Remotely-sensed, nocturnal, dew point correlates with malaria transmission in Southern Province, Zambia: a time-series study

Type Journal Article - Malaria journal
Title Remotely-sensed, nocturnal, dew point correlates with malaria transmission in Southern Province, Zambia: a time-series study
Author(s)
Volume 13
Issue 231
Publication (Day/Month/Year) 2014
URL http://www.biomedcentral.com/content/pdf/1475-2875-13-231.pdf
Abstract
Background: Plasmodium falciparum transmission has decreased significantly in Zambia in the last decade. The malaria transmission is influenced by environmental variables. Incorporation of environmental variables in models of malaria transmission likely improves model fit and predicts probable trends in malaria disease. This work is based on the hypothesis that remotely-sensed environmental factors, including nocturnal dew point, are associated with malaria transmission and sustain foci of transmission during the low transmission season in the Southern Province of Zambia.

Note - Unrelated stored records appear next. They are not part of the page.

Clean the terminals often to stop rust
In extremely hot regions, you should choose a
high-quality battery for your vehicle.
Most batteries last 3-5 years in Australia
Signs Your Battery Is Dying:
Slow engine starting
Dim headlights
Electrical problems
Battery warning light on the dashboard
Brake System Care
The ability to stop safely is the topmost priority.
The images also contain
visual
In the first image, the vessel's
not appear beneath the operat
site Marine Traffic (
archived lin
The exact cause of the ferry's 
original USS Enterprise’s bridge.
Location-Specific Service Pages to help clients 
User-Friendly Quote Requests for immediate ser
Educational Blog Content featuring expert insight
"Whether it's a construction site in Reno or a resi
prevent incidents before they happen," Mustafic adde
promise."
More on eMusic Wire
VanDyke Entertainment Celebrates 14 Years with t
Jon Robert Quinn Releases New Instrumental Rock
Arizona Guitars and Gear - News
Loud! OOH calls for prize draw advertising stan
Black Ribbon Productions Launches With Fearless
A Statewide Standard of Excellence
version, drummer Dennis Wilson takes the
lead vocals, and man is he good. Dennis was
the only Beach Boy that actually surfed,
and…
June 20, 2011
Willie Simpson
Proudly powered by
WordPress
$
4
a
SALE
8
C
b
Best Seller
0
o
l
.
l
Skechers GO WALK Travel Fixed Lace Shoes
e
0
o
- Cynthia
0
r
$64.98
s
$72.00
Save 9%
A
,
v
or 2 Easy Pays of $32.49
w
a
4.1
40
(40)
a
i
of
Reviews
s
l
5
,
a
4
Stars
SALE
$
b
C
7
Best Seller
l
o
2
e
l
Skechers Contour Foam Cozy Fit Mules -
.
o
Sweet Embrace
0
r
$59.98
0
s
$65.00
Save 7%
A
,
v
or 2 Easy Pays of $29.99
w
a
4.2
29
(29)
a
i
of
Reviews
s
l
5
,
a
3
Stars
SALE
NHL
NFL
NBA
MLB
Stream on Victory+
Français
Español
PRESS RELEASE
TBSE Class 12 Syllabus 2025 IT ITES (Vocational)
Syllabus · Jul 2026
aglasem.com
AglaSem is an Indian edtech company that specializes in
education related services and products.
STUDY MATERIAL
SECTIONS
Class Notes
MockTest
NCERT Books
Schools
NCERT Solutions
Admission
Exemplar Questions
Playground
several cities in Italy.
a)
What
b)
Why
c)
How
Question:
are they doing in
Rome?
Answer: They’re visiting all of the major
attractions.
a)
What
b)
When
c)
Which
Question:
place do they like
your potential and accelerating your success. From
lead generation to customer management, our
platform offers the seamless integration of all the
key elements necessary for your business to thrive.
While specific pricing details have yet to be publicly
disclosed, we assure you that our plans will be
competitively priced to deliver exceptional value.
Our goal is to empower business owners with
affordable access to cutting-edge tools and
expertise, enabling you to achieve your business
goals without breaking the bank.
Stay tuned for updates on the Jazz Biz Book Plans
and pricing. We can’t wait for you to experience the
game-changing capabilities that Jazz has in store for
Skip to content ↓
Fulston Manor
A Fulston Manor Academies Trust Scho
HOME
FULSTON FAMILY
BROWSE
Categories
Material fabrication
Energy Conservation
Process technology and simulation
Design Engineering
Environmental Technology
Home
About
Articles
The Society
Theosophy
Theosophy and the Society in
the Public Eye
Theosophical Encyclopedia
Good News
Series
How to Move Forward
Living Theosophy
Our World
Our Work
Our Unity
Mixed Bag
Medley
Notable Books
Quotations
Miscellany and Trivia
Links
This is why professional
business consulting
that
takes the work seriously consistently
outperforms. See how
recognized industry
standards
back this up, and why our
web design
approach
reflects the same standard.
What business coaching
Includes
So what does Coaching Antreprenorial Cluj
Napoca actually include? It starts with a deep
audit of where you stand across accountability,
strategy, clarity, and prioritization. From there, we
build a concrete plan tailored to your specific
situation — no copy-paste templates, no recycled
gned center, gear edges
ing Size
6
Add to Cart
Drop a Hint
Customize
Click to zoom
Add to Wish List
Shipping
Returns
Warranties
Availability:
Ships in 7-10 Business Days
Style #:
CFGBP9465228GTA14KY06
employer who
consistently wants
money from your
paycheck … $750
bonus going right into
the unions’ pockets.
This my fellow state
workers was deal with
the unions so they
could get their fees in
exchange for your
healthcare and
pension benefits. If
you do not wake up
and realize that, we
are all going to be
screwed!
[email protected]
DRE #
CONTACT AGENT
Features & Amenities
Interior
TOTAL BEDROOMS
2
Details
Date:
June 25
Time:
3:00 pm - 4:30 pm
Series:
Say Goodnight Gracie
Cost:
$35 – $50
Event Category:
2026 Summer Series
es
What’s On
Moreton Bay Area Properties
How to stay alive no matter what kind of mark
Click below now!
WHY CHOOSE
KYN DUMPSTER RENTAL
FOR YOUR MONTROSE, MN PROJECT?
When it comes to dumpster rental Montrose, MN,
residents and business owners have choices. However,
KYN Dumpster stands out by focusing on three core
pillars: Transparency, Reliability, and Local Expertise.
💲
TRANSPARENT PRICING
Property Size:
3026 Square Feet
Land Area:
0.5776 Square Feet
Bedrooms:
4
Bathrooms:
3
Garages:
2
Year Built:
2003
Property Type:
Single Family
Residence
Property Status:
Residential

Methods: Thirty-eight rural health centres in Southern Province, Zambia were divided into three zones based on transmission patterns. Correlations between weekly malaria cases and remotely-sensed nocturnal dew point, nocturnal land surface temperature as well as vegetation indices and rainfall were evaluated in time-series analyses from 2012 week 19 to 2013 week 36. Zonal as well as clinic-based, multivariate, autoregressive, integrated, moving average (ARIMAX) models implementing environmental variables were developed to model transmission in 2011 week 19 to 2012 week 18 and forecast transmission in 2013 week 37 to week 41.
Results: During the dry, low transmission season significantly higher vegetation indices, nocturnal land surface temperature and nocturnal dew point were associated with the areas of higher transmission. Environmental variables improved ARIMAX models. Dew point and normalized differentiated vegetation index were significant predictors and improved all zonal transmission models. In the high-transmission zone, this was also seen for land surface temperature. Clinic models were improved by adding dew point and land surface temperature as well as normalized differentiated vegetation index. The mean average error of prediction for ARIMAX models ranged from 0.7 to 33.5%. Forecasts of malaria incidence were valid for three out of five rural health centres; however, with poor results at the zonal level.
Conclusions: In this study, the fit of ARIMAX models improves when environmental variables are included. There is a significant association of remotely-sensed nocturnal dew point with malaria transmission. Interestingly, dew point might be one of the factors sustaining malaria transmission in areas of general aridity during the dry season.